Pursuant to a co-placement agency agreement (the “Placement Agreement”) dated December 29, 2020 by and among the Company, Lake Street Capital Markets, LLC (“Lake Street”) and Maxim Group LLC (“Maxim”) (together with Lake Street, the “Co-Placement Agents”), the Company retained Lake Street and Maxim to act as the Company’s co-placement agents in connection with the registered direct offering. Pursuant to the Placement Agreement, the Company agreed to pay the co-placement agents a cash fee of 7.0% of the gross proceeds the Company receives under the Purchase Agreement. The Company also agreed to reimburse the co-placement agents for certain out-of-pocket accountable expenses incurred by them in connection with this offering, up to a maximum of $50,000. The total estimated offering expenses payable by the Company, other than the placement agent fees, are approximately $170,000, which includes the co-placement agents’ reimbursable expenses, legal, financial advisory fees, accounting, printing costs, listing fees, and various other expenses associated with registering and issuing the shares.

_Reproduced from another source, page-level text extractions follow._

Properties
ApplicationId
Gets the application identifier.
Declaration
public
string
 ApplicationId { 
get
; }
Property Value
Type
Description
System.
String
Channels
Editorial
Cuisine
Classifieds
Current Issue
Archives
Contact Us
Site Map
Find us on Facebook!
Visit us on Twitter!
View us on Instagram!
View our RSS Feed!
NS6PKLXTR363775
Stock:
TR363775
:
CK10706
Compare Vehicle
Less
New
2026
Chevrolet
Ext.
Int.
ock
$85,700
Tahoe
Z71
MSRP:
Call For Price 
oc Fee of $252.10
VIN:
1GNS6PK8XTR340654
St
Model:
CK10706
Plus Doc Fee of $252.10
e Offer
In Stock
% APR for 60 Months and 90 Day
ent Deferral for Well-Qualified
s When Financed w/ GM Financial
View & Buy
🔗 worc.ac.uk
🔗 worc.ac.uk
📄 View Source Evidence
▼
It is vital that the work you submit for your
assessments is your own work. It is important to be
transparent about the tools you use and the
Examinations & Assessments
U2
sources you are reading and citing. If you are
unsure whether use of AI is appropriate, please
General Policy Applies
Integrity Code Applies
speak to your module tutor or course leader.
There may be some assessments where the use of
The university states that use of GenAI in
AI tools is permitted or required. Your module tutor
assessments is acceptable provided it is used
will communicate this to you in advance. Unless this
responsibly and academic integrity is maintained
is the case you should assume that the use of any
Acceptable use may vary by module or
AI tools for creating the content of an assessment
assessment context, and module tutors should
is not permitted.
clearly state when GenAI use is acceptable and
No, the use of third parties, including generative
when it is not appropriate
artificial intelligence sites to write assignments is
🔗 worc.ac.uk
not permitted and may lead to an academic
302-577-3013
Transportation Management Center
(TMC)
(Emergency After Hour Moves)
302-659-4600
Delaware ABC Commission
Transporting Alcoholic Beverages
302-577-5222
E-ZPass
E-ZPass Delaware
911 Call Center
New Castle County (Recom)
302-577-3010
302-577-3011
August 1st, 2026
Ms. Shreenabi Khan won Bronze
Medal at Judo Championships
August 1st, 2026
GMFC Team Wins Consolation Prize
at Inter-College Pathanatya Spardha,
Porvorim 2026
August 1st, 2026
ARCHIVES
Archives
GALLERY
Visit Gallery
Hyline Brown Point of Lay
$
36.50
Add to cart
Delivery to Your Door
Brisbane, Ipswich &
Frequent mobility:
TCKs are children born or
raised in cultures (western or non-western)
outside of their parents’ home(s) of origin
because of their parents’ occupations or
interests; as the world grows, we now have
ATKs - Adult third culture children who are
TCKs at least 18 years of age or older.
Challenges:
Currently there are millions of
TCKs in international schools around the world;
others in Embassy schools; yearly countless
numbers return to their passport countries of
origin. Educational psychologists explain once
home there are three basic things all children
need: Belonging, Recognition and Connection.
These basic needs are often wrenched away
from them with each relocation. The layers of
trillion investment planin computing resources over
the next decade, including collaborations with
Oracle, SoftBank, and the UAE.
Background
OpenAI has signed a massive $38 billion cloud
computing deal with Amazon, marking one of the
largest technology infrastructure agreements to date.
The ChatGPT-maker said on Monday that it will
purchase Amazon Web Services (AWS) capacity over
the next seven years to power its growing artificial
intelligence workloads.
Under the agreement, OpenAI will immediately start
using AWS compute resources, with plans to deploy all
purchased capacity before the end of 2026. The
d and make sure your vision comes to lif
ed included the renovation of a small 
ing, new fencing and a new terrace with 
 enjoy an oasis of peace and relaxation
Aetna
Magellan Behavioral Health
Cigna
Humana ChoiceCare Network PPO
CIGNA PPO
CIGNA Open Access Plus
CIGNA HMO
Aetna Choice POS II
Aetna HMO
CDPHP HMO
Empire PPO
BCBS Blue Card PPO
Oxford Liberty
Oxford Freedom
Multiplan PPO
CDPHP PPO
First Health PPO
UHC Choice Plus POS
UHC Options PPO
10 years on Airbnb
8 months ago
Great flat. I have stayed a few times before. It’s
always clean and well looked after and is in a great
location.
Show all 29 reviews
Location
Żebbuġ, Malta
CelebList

The gross proceeds from the registered direct offering are expected to be approximately $8.0 million, excluding any proceeds that may be received upon the cash exercise of the Warrants, before deducting the estimated offering expenses payable by the Company, including the placement agent fees. The Company intends to use the net proceeds from this offering for capital expenditures, as well as for working capital and general corporate purposes. This registered direct offering is expected to close on December 31, 2020.
The Shares and Warrants (and underlying shares) were offered, and will be issued, pursuant to the Prospectus Supplement, dated December 29, 2020, to the Prospectus included in the Company’s Registration Statement on Form S-3 (Registration No. 333- 232614) filed with the Securities and Exchange Commission on July 11, 2019 and declared effective on August 1, 2019.
Sichenzia Ross Ference LLP, counsel to the Company, has issued an opinion to the Company regarding the validity of the securities to be issued in the offering. A copy of the opinion is filed as Exhibit 5.1 to this Current Report on Form 8-K.
The foregoing summaries of the terms of the Purchase Agreement, Warrants, and Placement Agreement described herein are subject to, and qualified in their entirety by, such documents, which are incorporated herein by reference.
|5.1||Opinion of Sichenzia Ross Ference LLP|
|10.1||Form of Securities Purchase Agreement|
|10.2||Form of Warrant|
|10.3||Co-Placement Agency Agreement|
Pursuant to the requirements of the Securities Exchange Act of 1934, the registrant has duly caused this report to be signed on behalf of the undersigned hereunto duly authorized.